Source data:
◆ ◆ ◆

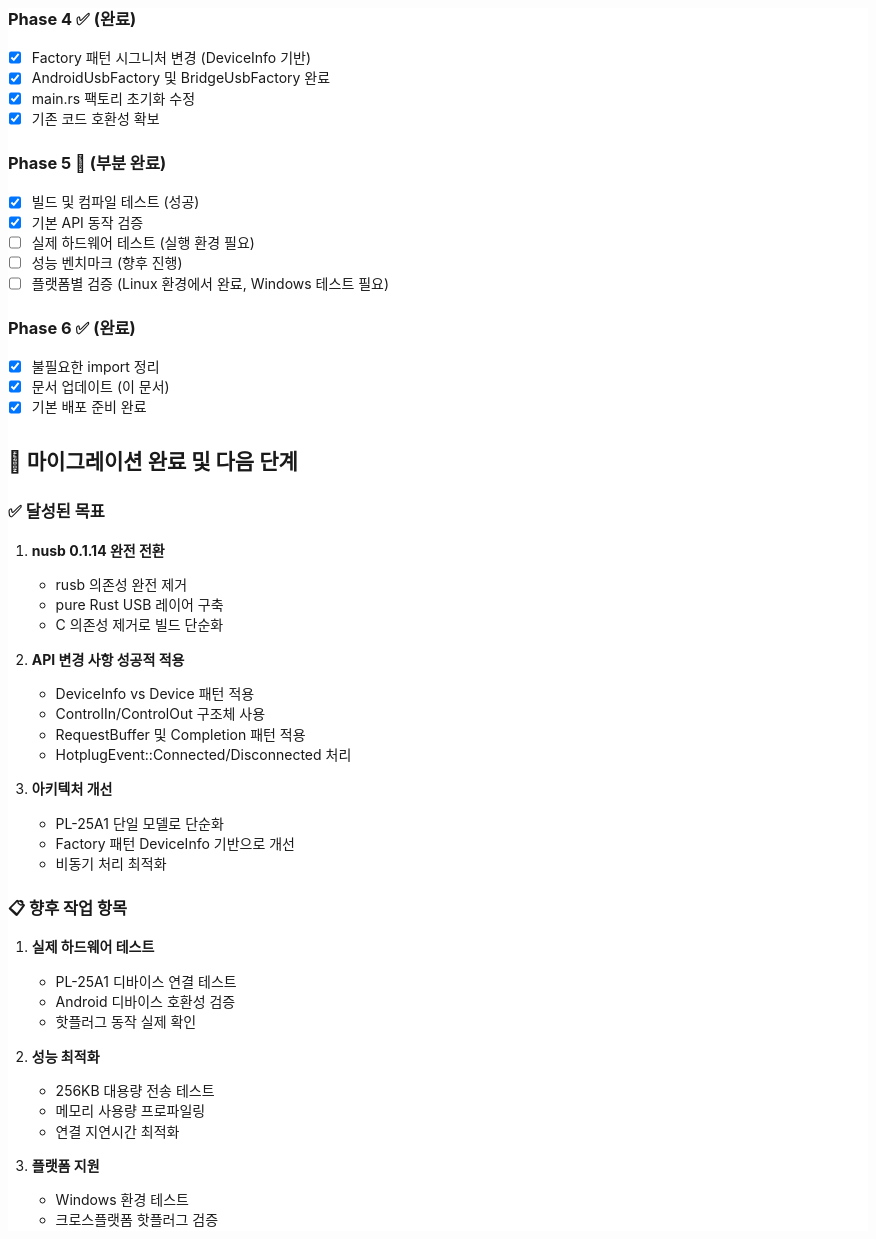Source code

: ### Phase 4 ✅ (완료)
- [x] Factory 패턴 시그니처 변경 (DeviceInfo 기반)
- [x] AndroidUsbFactory 및 BridgeUsbFactory 완료
- [x] main.rs 팩토리 초기화 수정
- [x] 기존 코드 호환성 확보

### Phase 5 🔄 (부분 완료)
- [x] 빌드 및 컴파일 테스트 (성공)
- [x] 기본 API 동작 검증
- [ ] 실제 하드웨어 테스트 (실행 환경 필요)
- [ ] 성능 벤치마크 (향후 진행)
- [ ] 플랫폼별 검증 (Linux 환경에서 완료, Windows 테스트 필요)

### Phase 6 ✅ (완료)
- [x] 불필요한 import 정리
- [x] 문서 업데이트 (이 문서)
- [x] 기본 배포 준비 완료

## 🎯 마이그레이션 완료 및 다음 단계

### ✅ 달성된 목표
1. **nusb 0.1.14 완전 전환**
   - rusb 의존성 완전 제거
   - pure Rust USB 레이어 구축
   - C 의존성 제거로 빌드 단순화

2. **API 변경 사항 성공적 적용**
   - DeviceInfo vs Device 패턴 적용
   - ControlIn/ControlOut 구조체 사용
   - RequestBuffer 및 Completion 패턴 적용
   - HotplugEvent::Connected/Disconnected 처리

3. **아키텍처 개선**
   - PL-25A1 단일 모델로 단순화
   - Factory 패턴 DeviceInfo 기반으로 개선
   - 비동기 처리 최적화

### 📋 향후 작업 항목
1. **실제 하드웨어 테스트**
   - PL-25A1 디바이스 연결 테스트
   - Android 디바이스 호환성 검증
   - 핫플러그 동작 실제 확인

2. **성능 최적화**
   - 256KB 대용량 전송 테스트
   - 메모리 사용량 프로파일링
   - 연결 지연시간 최적화

3. **플랫폼 지원**
   - Windows 환경 테스트
   - 크로스플랫폼 핫플러그 검증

◆ ◆ ◆

◆ **YOUR INSTRUCTIONS**
Review the entries above and return every line where "Windows" appears.

◆ **ANSWER SPACE**
- [ ] 플랫폼별 검증 (Linux 환경에서 완료, Windows 테스트 필요)
   - Windows 환경 테스트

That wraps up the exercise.